Believe it or not, about one in every four of us continues to wear makeup after it has gone off. Oxbridge, a distance learning college, polled over 500 individuals in the UK to learn about their makeup, brushes, and sponges cleaning and usage habits – the results will shock you.
Over £800 is spent on cosmetic products per individual, with 16-24-year-olds having the most costly beauty regime each year. However, the data reveals that 36.4% of people aged 18 to 24 years, 43.1% of people aged 55 to 64 years, and 46.7% of those aged 65 and older are unaware that cosmetics have a use-by date.
All cosmetic products have a “shelf life,” which refers to the amount of time they are generally safe to use – look for the icon on the makeup bottle or package for a picture of an open jar with a number on it. It will give you the number of months you have to use after opening before it expires. Then again, before you begin your makeup spring cleaning checklist, we asked Georgia Oxley (@georgiaoxleymua_), a brilliant makeup artist, for tips on when to discard old cosmetics — and how dangerous it is to use them past their expiration date.

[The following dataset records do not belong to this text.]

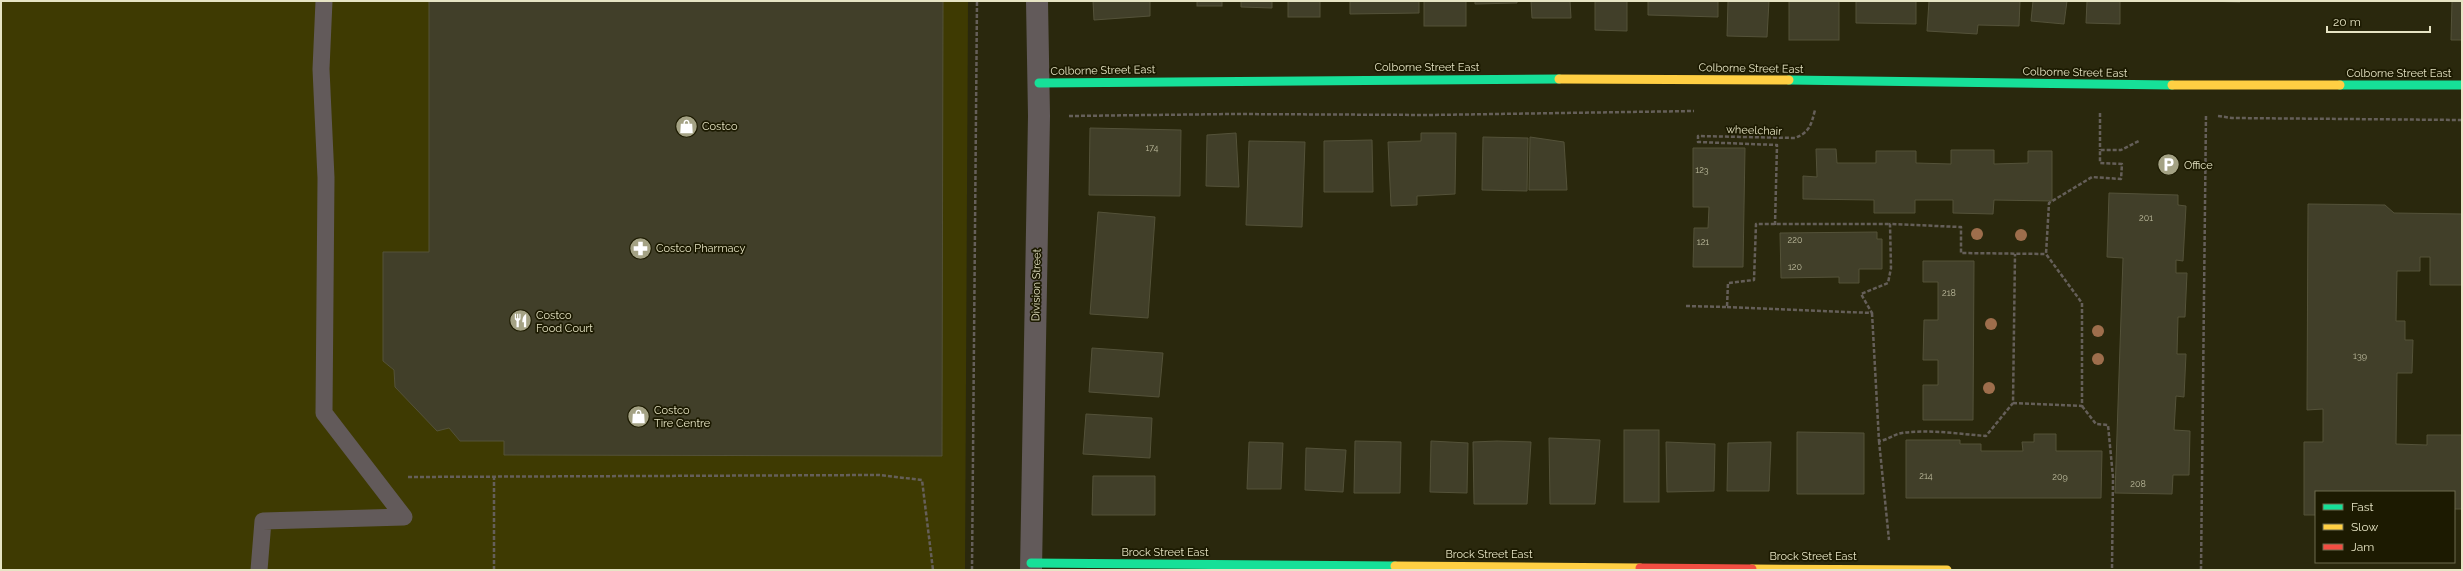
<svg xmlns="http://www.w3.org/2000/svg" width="2463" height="571" viewBox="0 0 2463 571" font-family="Raleway,sans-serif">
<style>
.built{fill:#3e3a02}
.building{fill:#413f29;stroke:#545239}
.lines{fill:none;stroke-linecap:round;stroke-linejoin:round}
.path{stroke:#655f59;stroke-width:2.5;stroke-dasharray:4 2;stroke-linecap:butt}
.lane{stroke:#625a5a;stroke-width:17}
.street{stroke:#625a5a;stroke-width:22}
.fast{stroke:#16e098;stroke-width:9}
.slow{stroke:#ffcf43;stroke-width:9}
.jam{stroke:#f24e42;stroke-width:9}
.tree{fill:#9e6e4c}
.labels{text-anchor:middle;stroke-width:3.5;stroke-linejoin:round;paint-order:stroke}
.number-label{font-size:9px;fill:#bdbb9d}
.street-label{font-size:11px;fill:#e6e4c4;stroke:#1c1a01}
.poi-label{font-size:11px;fill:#e6e4c4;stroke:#1c1a01;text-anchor:start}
</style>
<rect width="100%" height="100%" fill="#2a280d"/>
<polygon class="built" points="1,1 968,1 965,570 1,570"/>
<g class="building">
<polygon points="429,1 943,1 942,456 504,455 504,441 460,441 449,428 437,431 395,387 394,370 383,361 383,252 429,252"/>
<polygon points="1093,1 1150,1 1150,16 1094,20"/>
<rect x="1197" y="1" width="25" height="5"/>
<polygon points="1241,1 1272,1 1272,8 1241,7"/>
<rect x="1288" y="1" width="32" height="16"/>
<polygon points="1350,1 1419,1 1419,13 1350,14"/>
<rect x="1424" y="1" width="42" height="25"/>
<polygon points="1475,1 1517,1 1517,3 1475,4"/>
<polygon points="1531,1 1570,1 1571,18 1532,18"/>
<polygon points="1595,1 1627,1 1627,31 1595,30"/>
<polygon points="1648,1 1718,1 1718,17 1648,15"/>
<polygon points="1728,1 1769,1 1767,37 1727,36"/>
<rect x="1789" y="1" width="50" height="39"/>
<polygon points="1856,1 1916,1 1916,24 1856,23"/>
<polygon points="1929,1 2020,1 2019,26 1978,25 1977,34 1927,31"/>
<polygon points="2033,1 2067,1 2064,24 2031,21"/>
<polygon points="2087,1 2120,1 2120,24 2086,23"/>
<polygon points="2204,1 2240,1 2240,2"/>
<polygon points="2452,1 2462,1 2462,40 2451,40"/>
<polygon points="1090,128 1181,130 1180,196 1089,195"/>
<polygon points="1236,133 1239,187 1206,186 1207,135"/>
<polygon points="1421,133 1456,133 1455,194 1417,196 1417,205 1391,206 1388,142 1421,141"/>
<polygon points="1483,137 1528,138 1527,191 1482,190"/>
<polygon points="1530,137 1564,142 1567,190 1529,190"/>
<polygon points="1372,140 1373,192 1324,192 1324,141"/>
<polygon points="1249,141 1305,142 1302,227 1246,225"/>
<polygon points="1693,148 1745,148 1743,267 1693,267 1694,228 1708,228 1709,207 1693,207"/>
<polygon points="1816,149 1836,149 1837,163 1876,163 1876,151 1916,151 1916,163 1951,164 1951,150 1994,150 1994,164 2028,163 2028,151 2052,151 2052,201 1994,200 1993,214 1953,213 1953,200 1915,200 1915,213 1874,213 1874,200 1803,199 1803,176 1817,177"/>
<polygon points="2109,193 2178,195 2178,205 2186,206 2183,261 2176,260 2176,273 2187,273 2185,317 2178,317 2177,354 2186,354 2184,397 2176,396 2174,430 2190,431 2189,475 2173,475 2172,494 2115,493 2123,258 2107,257"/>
<polygon points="2308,204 2385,205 2394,213 2462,214 2462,285 2430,285 2430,257 2420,257 2420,271 2397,271 2396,321 2405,321 2405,340 2413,340 2412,373 2397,373 2396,444 2427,445 2427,435 2462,435 2462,509 2454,509 2454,492 2316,492 2316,515 2304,515 2304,442 2323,442 2323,409 2307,410"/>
<polygon points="1098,212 1155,217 1148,318 1090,314"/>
<polygon points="1877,232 1877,239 1882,239 1882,269 1859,269 1859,283 1839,283 1839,277 1781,278 1780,233"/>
<polygon points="1923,261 1974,261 1973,420 1923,420 1923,385 1938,385 1938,360 1923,360 1924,320 1938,320 1938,282 1923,282"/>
<polygon points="1092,348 1163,353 1159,397 1089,392"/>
<polygon points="1086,414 1152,418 1150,458 1083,454"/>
<rect x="1624" y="430" width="35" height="72"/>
<polygon points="1797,432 1864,433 1864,494 1797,494"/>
<polygon points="2034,434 2056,434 2056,451 2102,451 2101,498 1906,498 1906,440 1960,440 1960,444 1981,444 1981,451 2023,451 2022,442 2034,442"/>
<polygon points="1549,438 1600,440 1595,504 1550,504"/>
<polygon points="1355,441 1401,442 1400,493 1354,493"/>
<polygon points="1431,441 1468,443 1467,493 1430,492"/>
<polygon points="1497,441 1531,442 1527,504 1474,504 1473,442"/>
<polygon points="1249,442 1283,443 1281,489 1247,489"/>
<polygon points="1666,442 1715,444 1714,491 1667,492"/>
<polygon points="1771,442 1769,491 1727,491 1728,443"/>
<polygon points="1306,448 1346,450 1343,492 1305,490"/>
<polygon points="1093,476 1155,476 1155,515 1092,515"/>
</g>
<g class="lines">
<g class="path">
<polyline points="2100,113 2100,150"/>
<polyline points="1069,116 1232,114 1430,115 1694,111"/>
<polyline points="2218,116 2232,118 2462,120"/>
<path d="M 1775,225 L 1777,145 L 1698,142 L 1698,136 L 1795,138 C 1810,132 1811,125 1815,110"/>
<polyline points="1686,306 1727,307 1728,283 1754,280 1756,224 1890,224"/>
<polyline points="1727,307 1872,313 1861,294 1888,283 1891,268 1890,224 1961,227 1961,253 2046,254"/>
<path d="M 1872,313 L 1879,441 C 1888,440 1894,434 1902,433 C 1929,429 1959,434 1986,436 L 2013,403 L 2015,254"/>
<polyline points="2013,403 2082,406 2082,303 2046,254 2049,203 2092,177 2121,179 2122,164 2100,163 2100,150 2121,150 2139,141"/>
<polyline points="2082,406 2096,424 2108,425 2113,477 2112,570"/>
<polyline points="1879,441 1889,540"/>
<polyline points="408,477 879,475 922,480 933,570"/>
<polyline points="494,570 494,477"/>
<polyline points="972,570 977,1"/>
<polyline points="2201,570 2206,114"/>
</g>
<polyline class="lane" points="259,570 263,521 404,517 324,413 326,178 321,69 324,1"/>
<polyline class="street" points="1031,570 1039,116 1037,1"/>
<g class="fast">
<polyline points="1789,80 2172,85"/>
<polyline points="1039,83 1559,79"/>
<polyline points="2340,85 2462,85"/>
<polyline points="1031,563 1395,566"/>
</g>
<g class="slow">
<polyline points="1559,79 1789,80"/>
<polyline points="2172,85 2340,85"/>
<polyline points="1395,566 1640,568"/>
<polyline points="1752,569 1947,570"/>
</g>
<polyline class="jam" points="1640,568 1752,569"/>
</g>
<g class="tree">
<circle cx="1977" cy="234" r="6"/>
<circle cx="2021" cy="235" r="6"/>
<circle cx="1991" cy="324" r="6"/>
<circle cx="2098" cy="331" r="6"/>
<circle cx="2098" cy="359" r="6"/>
<circle cx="1989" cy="388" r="6"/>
</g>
<defs>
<symbol id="shop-disc" viewBox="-11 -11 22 22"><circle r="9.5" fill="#a4a284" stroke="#1c1a01"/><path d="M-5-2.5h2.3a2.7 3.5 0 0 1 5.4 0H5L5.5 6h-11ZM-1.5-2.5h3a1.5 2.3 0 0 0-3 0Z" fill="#fff"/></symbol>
<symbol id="parking-disc" viewBox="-11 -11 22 22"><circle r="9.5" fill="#a4a284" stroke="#1c1a01"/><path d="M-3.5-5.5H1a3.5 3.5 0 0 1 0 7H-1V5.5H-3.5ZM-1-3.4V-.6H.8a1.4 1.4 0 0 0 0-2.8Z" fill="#fff"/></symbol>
<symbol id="pharmacy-disc" viewBox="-11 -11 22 22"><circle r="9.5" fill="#a4a284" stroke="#1c1a01"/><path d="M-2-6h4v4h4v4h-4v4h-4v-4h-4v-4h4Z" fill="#fff"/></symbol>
<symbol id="restaurant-disc" viewBox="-11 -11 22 22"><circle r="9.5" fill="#a4a284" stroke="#1c1a01"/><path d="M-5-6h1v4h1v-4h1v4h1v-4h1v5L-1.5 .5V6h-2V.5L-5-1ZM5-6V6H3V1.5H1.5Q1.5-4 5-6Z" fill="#fff"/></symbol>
</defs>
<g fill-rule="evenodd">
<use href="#shop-disc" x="674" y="114" width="25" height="25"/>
<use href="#parking-disc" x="2156" y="152" width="25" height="25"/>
<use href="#pharmacy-disc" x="628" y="236" width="25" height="25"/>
<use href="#restaurant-disc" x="508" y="308" width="25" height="25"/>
<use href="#shop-disc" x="626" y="404" width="25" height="25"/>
</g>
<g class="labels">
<g class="number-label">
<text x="1152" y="151">174</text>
<text x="1702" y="173">123</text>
<text x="2146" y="221">201</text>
<text x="1795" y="243">220</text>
<text x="1703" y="245">121</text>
<text x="1795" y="270">120</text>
<text x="1949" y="296">218</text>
<text x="2360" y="359">139</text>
<text x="1926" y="479">214</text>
<text x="2060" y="480">209</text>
<text x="2138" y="487">208</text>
</g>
<g class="street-label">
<text x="1427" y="71">Colborne Street East</text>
<text transform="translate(1751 68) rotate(1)" y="4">Colborne Street East</text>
<text transform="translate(1103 70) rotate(-1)" y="4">Colborne Street East</text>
<text transform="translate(2075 72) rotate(1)" y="4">Colborne Street East</text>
<text x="2399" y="77">Colborne Street East</text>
<text transform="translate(1754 130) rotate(2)" y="4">wheelchair</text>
<text transform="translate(1036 285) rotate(-89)" y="4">Division Street</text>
<text x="1165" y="556">Brock Street East</text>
<text x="1489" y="558">Brock Street East</text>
<text x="1813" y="560">Brock Street East</text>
</g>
<g class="poi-label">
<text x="702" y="130">Costco</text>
<text x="2184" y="169">Office</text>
<text x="656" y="252">Costco Pharmacy</text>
<text x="536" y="319">Costco<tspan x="536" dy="13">Food Court</tspan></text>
<text x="654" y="414">Costco<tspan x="654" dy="13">Tire Centre</tspan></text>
</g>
</g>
<rect width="2463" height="571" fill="none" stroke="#e6e4c4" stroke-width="4"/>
<rect x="2315" y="491" width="140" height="72" fill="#1c1a01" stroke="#6d6b4f"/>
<rect x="2323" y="504" width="20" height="6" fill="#16e098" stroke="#6d6b4f"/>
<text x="2351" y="511" font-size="12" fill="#e6e4c4">Fast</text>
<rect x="2323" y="524" width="20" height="6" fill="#ffcf43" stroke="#6d6b4f"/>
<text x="2351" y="531" font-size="12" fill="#e6e4c4">Slow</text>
<rect x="2323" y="544" width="20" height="6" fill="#f24e42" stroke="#6d6b4f"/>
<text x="2351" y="551" font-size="12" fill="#e6e4c4">Jam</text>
<path d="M2327 26v6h103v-6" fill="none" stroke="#e6e4c4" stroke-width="2"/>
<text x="2333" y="26" font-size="12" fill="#e6e4c4" stroke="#1c1a01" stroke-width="3" paint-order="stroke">20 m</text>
</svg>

“Makeup products going out of date is something most people are entirely unaware of. Each product has a certain month life span from the minute they are opened and there is a reason for that!
Using products after their expiry date can lead to breakouts, skin reactions and premature ageing due to the change in the original product after being exposed to bacteria. Products like liquid eyeliner can pick up bacteria so easily and as you apply it so close to the eye, using this out of date could be really dangerous and impact your vision.

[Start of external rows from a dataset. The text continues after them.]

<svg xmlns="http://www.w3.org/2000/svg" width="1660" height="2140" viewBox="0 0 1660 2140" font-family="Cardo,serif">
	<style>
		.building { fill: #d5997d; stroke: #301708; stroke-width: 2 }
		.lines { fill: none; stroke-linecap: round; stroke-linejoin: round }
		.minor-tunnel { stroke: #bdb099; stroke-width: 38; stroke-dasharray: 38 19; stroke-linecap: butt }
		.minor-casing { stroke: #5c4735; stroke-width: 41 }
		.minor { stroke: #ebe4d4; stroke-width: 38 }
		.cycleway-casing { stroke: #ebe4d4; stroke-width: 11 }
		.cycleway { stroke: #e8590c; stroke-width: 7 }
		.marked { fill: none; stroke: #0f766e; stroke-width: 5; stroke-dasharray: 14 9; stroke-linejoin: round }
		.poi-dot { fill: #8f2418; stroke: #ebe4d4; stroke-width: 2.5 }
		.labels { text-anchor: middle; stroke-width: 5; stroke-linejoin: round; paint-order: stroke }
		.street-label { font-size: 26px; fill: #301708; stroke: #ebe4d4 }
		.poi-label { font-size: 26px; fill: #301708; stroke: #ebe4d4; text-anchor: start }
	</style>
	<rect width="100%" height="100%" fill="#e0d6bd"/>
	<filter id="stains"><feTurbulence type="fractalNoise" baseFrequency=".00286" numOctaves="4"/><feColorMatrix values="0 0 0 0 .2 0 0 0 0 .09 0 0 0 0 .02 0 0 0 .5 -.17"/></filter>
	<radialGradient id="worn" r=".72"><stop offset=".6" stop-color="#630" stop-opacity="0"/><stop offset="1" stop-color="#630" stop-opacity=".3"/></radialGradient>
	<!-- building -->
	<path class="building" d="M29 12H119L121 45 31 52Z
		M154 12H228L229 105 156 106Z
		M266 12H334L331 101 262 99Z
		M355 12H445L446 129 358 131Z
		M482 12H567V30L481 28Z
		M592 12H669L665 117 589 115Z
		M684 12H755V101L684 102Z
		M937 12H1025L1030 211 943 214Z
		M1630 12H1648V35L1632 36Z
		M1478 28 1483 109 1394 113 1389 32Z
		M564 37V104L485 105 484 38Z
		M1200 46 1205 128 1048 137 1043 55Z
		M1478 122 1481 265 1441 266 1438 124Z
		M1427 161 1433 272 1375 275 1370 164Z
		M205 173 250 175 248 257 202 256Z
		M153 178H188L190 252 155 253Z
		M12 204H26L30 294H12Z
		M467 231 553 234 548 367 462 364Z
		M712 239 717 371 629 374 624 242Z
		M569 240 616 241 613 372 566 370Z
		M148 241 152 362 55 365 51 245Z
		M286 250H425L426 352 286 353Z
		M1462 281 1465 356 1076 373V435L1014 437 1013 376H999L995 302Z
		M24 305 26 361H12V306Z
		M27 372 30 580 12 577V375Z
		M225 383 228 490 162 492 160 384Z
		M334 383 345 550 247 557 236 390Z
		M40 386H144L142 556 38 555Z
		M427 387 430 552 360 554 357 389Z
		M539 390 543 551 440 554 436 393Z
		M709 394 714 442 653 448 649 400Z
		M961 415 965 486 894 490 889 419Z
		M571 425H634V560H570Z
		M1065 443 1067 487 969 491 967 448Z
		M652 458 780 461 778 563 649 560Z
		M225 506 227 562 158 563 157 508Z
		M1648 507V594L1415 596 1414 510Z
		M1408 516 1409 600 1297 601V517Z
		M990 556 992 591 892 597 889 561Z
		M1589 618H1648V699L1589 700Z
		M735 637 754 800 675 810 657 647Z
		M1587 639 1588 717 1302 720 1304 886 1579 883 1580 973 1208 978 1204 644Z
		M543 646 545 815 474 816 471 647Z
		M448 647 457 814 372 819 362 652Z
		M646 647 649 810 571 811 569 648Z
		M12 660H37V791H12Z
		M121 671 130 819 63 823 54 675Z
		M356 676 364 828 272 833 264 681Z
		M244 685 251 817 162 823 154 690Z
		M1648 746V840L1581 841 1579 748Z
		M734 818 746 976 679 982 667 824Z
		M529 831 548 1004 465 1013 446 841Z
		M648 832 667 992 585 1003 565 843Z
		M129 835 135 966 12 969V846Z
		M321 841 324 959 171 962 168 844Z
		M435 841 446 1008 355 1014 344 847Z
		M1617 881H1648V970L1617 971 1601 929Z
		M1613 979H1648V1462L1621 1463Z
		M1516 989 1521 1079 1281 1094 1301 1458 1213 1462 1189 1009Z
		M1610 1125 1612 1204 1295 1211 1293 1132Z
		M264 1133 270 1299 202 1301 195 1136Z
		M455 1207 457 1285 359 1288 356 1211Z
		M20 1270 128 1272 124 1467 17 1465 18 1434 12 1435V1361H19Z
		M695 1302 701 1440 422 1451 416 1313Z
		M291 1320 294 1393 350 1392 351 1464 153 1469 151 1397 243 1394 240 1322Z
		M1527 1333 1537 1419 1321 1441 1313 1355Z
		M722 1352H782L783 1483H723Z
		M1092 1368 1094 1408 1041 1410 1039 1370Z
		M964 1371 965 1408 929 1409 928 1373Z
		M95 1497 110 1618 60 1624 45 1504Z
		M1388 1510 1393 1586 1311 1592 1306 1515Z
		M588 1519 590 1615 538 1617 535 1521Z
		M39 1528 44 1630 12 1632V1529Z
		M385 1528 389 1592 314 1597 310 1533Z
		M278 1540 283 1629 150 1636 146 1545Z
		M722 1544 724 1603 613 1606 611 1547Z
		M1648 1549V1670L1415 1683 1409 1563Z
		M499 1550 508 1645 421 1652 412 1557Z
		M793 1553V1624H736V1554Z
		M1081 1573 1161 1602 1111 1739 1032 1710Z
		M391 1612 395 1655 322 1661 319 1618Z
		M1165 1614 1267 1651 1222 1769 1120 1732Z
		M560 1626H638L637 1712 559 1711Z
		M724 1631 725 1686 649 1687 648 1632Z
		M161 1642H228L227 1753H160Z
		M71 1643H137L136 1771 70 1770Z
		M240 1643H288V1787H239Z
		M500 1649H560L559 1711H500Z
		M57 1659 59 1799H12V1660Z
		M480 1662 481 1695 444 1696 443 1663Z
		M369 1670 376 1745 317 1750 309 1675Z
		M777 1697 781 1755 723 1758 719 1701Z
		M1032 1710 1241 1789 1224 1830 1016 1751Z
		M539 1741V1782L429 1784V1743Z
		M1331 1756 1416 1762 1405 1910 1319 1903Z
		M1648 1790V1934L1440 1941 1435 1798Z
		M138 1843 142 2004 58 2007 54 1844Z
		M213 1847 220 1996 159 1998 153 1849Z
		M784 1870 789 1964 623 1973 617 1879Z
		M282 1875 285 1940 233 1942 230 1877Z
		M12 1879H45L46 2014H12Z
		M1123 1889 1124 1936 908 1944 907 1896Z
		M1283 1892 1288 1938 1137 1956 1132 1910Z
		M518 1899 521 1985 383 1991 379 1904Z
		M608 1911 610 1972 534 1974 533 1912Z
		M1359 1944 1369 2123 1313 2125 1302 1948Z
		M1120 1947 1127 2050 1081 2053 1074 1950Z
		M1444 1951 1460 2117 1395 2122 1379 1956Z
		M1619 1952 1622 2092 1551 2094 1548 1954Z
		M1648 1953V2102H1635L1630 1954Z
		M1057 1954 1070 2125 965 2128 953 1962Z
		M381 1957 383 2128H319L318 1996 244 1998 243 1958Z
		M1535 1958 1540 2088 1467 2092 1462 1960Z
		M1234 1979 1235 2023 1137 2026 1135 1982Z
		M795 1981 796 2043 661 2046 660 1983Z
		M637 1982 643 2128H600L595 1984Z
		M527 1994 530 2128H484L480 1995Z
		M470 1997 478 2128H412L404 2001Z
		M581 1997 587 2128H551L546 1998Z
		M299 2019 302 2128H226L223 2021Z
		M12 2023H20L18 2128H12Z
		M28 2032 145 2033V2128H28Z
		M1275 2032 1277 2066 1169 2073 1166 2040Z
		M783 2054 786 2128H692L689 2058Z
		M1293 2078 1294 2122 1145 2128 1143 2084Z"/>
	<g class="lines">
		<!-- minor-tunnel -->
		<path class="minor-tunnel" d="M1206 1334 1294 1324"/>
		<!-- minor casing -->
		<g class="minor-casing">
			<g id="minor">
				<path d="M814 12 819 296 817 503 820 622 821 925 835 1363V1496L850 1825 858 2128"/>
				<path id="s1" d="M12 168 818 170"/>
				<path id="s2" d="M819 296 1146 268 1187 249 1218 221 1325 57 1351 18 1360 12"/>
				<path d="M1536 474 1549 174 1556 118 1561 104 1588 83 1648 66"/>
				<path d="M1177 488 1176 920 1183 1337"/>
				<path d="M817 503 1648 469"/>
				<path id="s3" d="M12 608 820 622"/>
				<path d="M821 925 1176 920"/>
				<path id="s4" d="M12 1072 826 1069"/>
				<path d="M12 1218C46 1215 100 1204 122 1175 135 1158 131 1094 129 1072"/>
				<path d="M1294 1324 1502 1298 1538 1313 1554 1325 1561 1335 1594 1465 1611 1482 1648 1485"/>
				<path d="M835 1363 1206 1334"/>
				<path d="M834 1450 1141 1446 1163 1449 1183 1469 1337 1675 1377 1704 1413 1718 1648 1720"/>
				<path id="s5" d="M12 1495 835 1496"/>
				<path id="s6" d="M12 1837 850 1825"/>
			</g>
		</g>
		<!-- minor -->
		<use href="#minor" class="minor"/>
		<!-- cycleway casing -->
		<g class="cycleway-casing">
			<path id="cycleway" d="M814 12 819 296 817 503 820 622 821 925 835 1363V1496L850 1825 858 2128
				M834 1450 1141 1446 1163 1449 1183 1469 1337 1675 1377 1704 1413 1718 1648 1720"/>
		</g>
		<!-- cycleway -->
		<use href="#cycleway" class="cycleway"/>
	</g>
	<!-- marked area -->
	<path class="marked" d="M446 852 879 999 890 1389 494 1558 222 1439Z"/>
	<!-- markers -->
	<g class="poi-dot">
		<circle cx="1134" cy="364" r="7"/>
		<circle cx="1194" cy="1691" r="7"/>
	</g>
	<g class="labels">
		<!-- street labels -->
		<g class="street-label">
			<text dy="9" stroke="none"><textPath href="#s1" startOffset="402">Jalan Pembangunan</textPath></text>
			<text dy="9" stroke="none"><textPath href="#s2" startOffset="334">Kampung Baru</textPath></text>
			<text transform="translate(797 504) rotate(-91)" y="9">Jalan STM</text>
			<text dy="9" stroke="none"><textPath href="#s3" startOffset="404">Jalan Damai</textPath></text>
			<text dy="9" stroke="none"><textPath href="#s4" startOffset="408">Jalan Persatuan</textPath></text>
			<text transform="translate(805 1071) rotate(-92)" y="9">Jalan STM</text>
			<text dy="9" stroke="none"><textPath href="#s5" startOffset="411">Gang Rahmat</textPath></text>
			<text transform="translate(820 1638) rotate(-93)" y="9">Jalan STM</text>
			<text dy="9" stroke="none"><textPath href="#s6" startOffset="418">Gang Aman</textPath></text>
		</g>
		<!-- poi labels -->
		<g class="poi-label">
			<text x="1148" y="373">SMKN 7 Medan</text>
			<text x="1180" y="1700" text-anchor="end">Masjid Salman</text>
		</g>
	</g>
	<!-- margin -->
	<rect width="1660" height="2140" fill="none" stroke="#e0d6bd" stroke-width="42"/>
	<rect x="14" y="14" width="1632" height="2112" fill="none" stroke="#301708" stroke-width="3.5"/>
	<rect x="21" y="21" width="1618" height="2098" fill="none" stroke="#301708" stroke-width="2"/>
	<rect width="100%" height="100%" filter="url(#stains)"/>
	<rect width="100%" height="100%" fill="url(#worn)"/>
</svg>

Using expired products is just as bad as using dirty makeup brushes and not cleaning them as regularly as possible. Makeup brushes again collect bacteria both off your skin, the air and where you store them. They can also carry the expired makeup you may not be aware of. Dirty makeup brushes can lead to all sorts of skin conditions including ones like dermatitis and herpes simplex.
If you invest in your skincare routine and you don’t clean your brushes, you are then undoing all of your skincare efforts. Moral of the story, throw away expired makeup and clean your brushes regularly!”
More women than men are using of date makeup
Predominantly, the survey discovered that males are more prone than women to replace their foundations. When questioned, 33.3% of males claimed they replace their foundation every three months, while 31% of women said they do. Conversely, Eyeshadow is the least often replaced cosmetic item among females, with 21% replacing it every three months compared to 29% of male responders.
Concerningly, it also turns out that 35% of women acknowledged not understanding that cosmetics have a use-by date, compared to 21% of males. With fluidity in beauty on the rise, it’s no surprise that guys are becoming increasingly interested in cosmetics, with the men’s beauty business estimated to be worth over £55 billion by 2023.
When the findings were split down by age, the over-50s were the least likely to replace their cosmetics. Many makeup users also own unique tools, such as brushes and sponges, to apply their products. These tools, too, may quickly accumulate dangerous bacteria, yet many users do not clean them as regularly as they should.
1 in 2 women do not wash makeup brushes
Beauty blenders and sponge brushes had the highest percentage of least cleaned items at 33.3%. Only 26.4% of women polled clean their makeup sponges and beauty blenders weekly; this is a modest percentage compared to the 36.2% of males who do. Consumers’ poor hygiene practices regarding beauty are highly concerning, mainly because we discovered that just 40% of men and women wash their face cloths regularly.
London, Birmingham, and Belfast came on top as the cleanest cities, with an average of 39% cleaning their makeup brushes every day. Sheffield and Nottingham, on the other hand, are unhygienic cities, with an average of 27% admitting to not washing their cosmetic brushes, sponges, and blenders. More needs to be done to help educate consumers about the need to regularly clean beauty blenders and makeup brushes. Dr Javeria Anwar, a GCSE science tutor, warns that these findings may spell trouble, particularly for our skin.
“Cleaning makeup brushes should be a weekly routine that is sadly not practised by over 50% of women, according to our survey. We don’t realise that the dirt on the makeup brushes acts as a breeding ground for growth bacteria and fungi, such as E.coli and staphylococcus chains not visible to naked eye.
As we continue rubbing the pathogens on unwashed dirty brushes onto our skin, this leads to blemishes and breakouts, skin infections, or even damage to the skin eventually causing skin discolouration and clogged pores.”